Sunday, November 6, 2011

"Battle of the Blondes" Round One: Marilyn Monroe vs. Jayne Mansfield


I'm not going to do reviews for Battle of the Blondes the way I am for Summer Under the Stars, but I am watching two films for each night, one for each actress featured, and for the Monroe and Mansfield showdown I watched Niagara (Monroe) and Will Success Spoil Rock Hunter? (Mansfield) -- which, right off the bat, I'll acknowledge is not really a fair fight. Niagara is a middling film at best, really only worth watching for Monroe's presence and the impressive shots of the Falls, while Will Success Spoil Rock Hunter? is a clever satire featuring Mansfield in a part she had honed on stage before bringing to the screen. If I'm judging film-versus-film or even performance-versus-performance, Mansfield wins, hands down.

To compare Monroe and Mansfield on a broader basis is trickier, though, because they're not actually as much alike as they initially seem (or appear). I can't explain Marilyn Monroe any better than anyone else can, but she was an original, whatever she was, and it's true that the Jayne Mansfield we know probably couldn't have existed without Monroe preceding her, because part of Mansfield's persona is a second-rate Monroe impersonation -- but not her entire persona. Mansfield sometimes seems like she's purposely parodying Monroe to get laughs and other times seems like she's just copying Monroe outright; the truth is probably somewhere in the middle, especially in her earlier films like Will Success Spoil Rock Hunter? The main difference between Monroe and Mansfield is in that ambiguity: Monroe was an enigma, but she was also always herself and entirely free of irony; her depth came from the way she combined sex and naivete in a way no one has really been able to replicate since she died. Modern viewers sometimes complain that they want to hear Monroe speak in her "real voice" or play someone other than "Marilyn Monroe," but eventually we all have to accept that she either wouldn't or couldn't, because the line between Marilyn and Norma Jean dissolved early in her career, if it ever existed in the first place.

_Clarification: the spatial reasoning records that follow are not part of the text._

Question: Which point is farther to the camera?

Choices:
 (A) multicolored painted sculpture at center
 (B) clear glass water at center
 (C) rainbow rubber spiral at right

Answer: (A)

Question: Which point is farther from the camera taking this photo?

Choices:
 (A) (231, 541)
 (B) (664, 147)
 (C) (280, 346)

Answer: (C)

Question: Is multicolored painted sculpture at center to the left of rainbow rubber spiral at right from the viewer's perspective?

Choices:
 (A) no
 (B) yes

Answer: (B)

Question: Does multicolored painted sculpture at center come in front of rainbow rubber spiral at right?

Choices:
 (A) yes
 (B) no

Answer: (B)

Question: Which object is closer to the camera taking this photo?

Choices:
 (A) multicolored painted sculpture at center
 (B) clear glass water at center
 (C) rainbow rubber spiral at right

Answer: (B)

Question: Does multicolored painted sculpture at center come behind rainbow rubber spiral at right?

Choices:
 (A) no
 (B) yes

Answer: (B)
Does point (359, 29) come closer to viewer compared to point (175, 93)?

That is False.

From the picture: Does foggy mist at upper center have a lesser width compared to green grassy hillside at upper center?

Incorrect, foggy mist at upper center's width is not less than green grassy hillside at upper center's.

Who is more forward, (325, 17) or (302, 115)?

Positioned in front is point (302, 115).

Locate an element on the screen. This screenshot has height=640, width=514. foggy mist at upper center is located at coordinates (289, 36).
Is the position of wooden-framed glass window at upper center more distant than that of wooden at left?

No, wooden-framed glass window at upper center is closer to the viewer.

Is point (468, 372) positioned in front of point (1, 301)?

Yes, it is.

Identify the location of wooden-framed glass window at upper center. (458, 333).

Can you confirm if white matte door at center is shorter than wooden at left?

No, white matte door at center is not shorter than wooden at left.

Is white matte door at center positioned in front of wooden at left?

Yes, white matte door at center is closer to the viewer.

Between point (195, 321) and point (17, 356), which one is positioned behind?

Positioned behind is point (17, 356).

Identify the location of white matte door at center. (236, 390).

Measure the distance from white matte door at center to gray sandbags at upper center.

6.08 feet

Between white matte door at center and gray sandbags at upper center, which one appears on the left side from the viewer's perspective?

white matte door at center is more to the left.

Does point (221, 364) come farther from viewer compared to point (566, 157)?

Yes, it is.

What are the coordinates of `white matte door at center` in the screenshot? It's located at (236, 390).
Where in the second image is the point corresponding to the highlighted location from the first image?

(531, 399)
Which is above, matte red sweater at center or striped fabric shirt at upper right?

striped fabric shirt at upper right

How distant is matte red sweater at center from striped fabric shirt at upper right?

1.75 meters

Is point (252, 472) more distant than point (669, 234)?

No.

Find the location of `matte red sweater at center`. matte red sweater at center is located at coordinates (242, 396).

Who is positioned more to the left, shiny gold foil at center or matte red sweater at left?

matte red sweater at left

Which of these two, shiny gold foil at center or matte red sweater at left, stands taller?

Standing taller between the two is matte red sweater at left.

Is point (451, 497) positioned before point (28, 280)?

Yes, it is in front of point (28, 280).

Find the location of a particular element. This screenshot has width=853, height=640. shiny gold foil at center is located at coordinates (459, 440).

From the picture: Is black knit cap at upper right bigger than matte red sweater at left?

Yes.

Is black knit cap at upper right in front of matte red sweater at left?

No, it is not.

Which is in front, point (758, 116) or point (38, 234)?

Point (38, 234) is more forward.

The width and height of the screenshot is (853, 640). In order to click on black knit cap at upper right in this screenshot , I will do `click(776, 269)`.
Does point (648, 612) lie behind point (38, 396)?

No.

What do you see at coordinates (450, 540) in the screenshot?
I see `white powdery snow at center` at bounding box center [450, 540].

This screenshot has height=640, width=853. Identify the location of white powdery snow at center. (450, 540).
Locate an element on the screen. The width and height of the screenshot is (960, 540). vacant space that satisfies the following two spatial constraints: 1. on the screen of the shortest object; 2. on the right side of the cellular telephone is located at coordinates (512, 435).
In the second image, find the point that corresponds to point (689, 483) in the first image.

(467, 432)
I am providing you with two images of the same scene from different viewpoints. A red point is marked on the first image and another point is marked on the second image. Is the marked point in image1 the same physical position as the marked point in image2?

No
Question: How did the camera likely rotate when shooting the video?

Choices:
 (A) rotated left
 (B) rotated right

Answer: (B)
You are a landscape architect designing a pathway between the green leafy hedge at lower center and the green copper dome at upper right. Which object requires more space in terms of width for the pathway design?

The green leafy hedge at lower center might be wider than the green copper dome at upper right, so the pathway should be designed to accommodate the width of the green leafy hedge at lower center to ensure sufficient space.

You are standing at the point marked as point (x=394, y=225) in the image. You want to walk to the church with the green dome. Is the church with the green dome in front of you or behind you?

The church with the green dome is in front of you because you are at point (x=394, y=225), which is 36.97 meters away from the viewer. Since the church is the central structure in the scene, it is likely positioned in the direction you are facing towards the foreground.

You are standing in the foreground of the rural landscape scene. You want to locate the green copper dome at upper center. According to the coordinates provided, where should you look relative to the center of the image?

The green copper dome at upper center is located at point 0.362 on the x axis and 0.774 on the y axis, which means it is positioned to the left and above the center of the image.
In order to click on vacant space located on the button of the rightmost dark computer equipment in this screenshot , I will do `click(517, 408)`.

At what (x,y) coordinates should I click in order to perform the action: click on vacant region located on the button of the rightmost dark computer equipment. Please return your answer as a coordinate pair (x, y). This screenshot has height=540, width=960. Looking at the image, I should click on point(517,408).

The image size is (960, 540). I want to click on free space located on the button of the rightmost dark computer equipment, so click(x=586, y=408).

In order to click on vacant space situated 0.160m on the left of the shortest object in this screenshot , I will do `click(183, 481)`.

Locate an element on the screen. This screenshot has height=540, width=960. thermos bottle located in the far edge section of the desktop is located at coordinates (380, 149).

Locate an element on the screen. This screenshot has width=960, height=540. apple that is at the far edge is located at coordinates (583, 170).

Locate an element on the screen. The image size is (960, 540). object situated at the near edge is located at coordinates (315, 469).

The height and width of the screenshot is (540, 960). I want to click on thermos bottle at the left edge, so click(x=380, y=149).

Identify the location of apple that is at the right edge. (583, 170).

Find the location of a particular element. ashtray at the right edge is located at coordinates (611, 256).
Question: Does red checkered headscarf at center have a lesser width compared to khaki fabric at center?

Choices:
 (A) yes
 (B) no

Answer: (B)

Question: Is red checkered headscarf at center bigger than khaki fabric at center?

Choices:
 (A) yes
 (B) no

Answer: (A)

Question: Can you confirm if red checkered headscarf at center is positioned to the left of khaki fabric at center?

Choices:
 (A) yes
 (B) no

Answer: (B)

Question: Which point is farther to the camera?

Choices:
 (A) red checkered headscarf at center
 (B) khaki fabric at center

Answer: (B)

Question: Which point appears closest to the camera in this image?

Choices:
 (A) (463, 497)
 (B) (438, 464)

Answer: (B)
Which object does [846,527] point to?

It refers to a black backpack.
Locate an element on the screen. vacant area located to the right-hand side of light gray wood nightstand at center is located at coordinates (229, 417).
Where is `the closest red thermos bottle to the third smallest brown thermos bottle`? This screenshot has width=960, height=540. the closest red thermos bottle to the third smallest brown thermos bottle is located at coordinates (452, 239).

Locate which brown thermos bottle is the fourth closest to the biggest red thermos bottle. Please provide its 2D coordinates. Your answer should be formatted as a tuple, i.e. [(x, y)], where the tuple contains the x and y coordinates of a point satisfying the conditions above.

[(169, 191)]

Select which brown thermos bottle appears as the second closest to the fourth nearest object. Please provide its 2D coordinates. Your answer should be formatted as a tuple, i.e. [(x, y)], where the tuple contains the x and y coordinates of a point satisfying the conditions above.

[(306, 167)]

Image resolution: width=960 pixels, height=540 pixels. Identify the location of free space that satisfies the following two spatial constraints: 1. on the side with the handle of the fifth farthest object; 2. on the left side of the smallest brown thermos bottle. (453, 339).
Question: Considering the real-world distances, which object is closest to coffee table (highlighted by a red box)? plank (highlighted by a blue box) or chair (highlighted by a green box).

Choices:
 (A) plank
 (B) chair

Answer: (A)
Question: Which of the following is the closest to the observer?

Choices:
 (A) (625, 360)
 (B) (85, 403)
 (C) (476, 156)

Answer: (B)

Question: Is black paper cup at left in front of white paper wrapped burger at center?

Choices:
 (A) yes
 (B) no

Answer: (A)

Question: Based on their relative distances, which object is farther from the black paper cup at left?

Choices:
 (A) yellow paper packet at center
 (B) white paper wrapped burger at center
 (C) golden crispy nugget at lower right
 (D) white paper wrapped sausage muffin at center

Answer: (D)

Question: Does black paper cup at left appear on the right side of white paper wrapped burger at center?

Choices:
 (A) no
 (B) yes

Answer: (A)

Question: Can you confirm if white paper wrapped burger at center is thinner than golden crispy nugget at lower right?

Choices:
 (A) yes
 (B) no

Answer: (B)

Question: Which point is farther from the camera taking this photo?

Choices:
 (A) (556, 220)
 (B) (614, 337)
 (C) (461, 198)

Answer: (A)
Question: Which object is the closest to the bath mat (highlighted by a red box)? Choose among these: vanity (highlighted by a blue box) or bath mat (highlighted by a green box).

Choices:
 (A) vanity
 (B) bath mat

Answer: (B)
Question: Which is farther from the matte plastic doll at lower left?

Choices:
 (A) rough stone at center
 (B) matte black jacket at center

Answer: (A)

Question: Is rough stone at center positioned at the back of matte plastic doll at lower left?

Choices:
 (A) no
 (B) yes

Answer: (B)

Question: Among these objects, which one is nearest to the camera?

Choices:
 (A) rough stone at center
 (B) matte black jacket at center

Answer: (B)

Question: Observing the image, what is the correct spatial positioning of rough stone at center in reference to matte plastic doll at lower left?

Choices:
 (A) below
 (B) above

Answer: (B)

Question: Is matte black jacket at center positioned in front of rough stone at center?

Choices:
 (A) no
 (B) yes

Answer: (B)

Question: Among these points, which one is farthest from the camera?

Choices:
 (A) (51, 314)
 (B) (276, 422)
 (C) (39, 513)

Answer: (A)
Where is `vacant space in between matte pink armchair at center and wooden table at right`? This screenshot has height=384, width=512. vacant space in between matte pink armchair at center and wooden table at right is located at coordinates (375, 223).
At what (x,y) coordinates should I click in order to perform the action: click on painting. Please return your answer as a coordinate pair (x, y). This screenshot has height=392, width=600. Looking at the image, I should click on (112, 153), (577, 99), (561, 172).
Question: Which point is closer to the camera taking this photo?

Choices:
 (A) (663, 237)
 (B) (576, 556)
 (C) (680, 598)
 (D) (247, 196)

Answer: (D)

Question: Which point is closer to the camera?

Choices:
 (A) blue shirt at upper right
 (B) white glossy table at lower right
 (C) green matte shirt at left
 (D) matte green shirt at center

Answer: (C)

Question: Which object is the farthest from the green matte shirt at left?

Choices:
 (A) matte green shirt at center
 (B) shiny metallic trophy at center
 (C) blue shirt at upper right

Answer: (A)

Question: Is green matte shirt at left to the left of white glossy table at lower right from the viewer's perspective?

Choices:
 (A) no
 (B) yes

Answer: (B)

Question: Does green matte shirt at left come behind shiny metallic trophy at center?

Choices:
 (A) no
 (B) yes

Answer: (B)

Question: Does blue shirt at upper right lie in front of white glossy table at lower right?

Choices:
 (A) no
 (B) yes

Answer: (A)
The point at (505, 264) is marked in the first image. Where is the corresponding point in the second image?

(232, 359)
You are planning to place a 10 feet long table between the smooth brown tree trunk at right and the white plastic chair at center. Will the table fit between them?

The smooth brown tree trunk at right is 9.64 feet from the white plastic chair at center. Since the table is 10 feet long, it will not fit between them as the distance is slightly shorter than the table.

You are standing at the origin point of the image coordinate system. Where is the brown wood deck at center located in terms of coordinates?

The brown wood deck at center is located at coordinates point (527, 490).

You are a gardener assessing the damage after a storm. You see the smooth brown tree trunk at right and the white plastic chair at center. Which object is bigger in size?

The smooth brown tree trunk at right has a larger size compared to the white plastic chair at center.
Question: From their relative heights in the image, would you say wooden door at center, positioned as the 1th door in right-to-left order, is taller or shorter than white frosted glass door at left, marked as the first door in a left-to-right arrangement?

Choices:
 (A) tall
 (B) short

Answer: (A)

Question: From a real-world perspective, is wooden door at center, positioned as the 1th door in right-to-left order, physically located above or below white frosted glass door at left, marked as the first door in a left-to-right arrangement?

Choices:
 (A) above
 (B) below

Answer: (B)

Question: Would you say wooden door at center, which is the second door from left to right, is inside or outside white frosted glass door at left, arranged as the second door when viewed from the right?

No one ever has to wonder what Jayne Mansfield's real voice sounded like; she used it just as often as she cooed and squeaked and sang her words. She modulates her voice in a way Monroe never does, switching from normal to husky to girlish in the span of one sentence, and then back again, parodying herself, parodying Monroe, parodying the idea of a blond bombshell in general. We know she's playing a part, and she knows she's playing a part, too, which is probably why every inch of her appearance is more than Monroe: her breasts are bigger, her hair is bigger, her makeup is thicker. Her brain might well have been bigger, too -- she claimed to have an IQ of 163, and who knows if that's true, but she seems more intelligent than Monroe, delivering her lines with a winky quality entirely absent from Monroe's body of work. Where Monroe was a blank slate, Mansfield has activity behind her eyes, which can be both a blessing and curse: she seems cruder than Monroe because she knows every angle of what she's doing, but she's also never pitiful...because she knows every angle of what she's doing.

In the end, it's hard to pick a winner between Monroe and Mansfield because their effect on screen is entirely different. Rock Hunter aside, Monroe is the easy choice because she had a greater number of good roles and because, well, she's Marilyn Monroe, but to hand her the win over Mansfield for those reasons is no more fair than to judge her solely on Niagara. To compare the two of them really is like comparing apples and oranges, and I have a feeling most of the showdowns in Battle of the Blondes are going to feel the same way, which is why I'm going to just stick to talking about the actresses rather than picking winners. Chances are good I'll just end up picking my personal favorites anyway. I will, however, gladly rate the movies, and since I've already spent enough time comparing Monroe and Mansfield, suffice it to say that Niagara is an ill-defined noir with better scenery than storytelling, and Will Success Spoil Rock Hunter? a genuinely funny comedy about the advertising world during the late fifties, like Mad Men with a good dose of levity. Skip Niagara unless you're a big Monroe fan (or a big fan of the Falls); see Rock Hunter if you simply want to be entertained.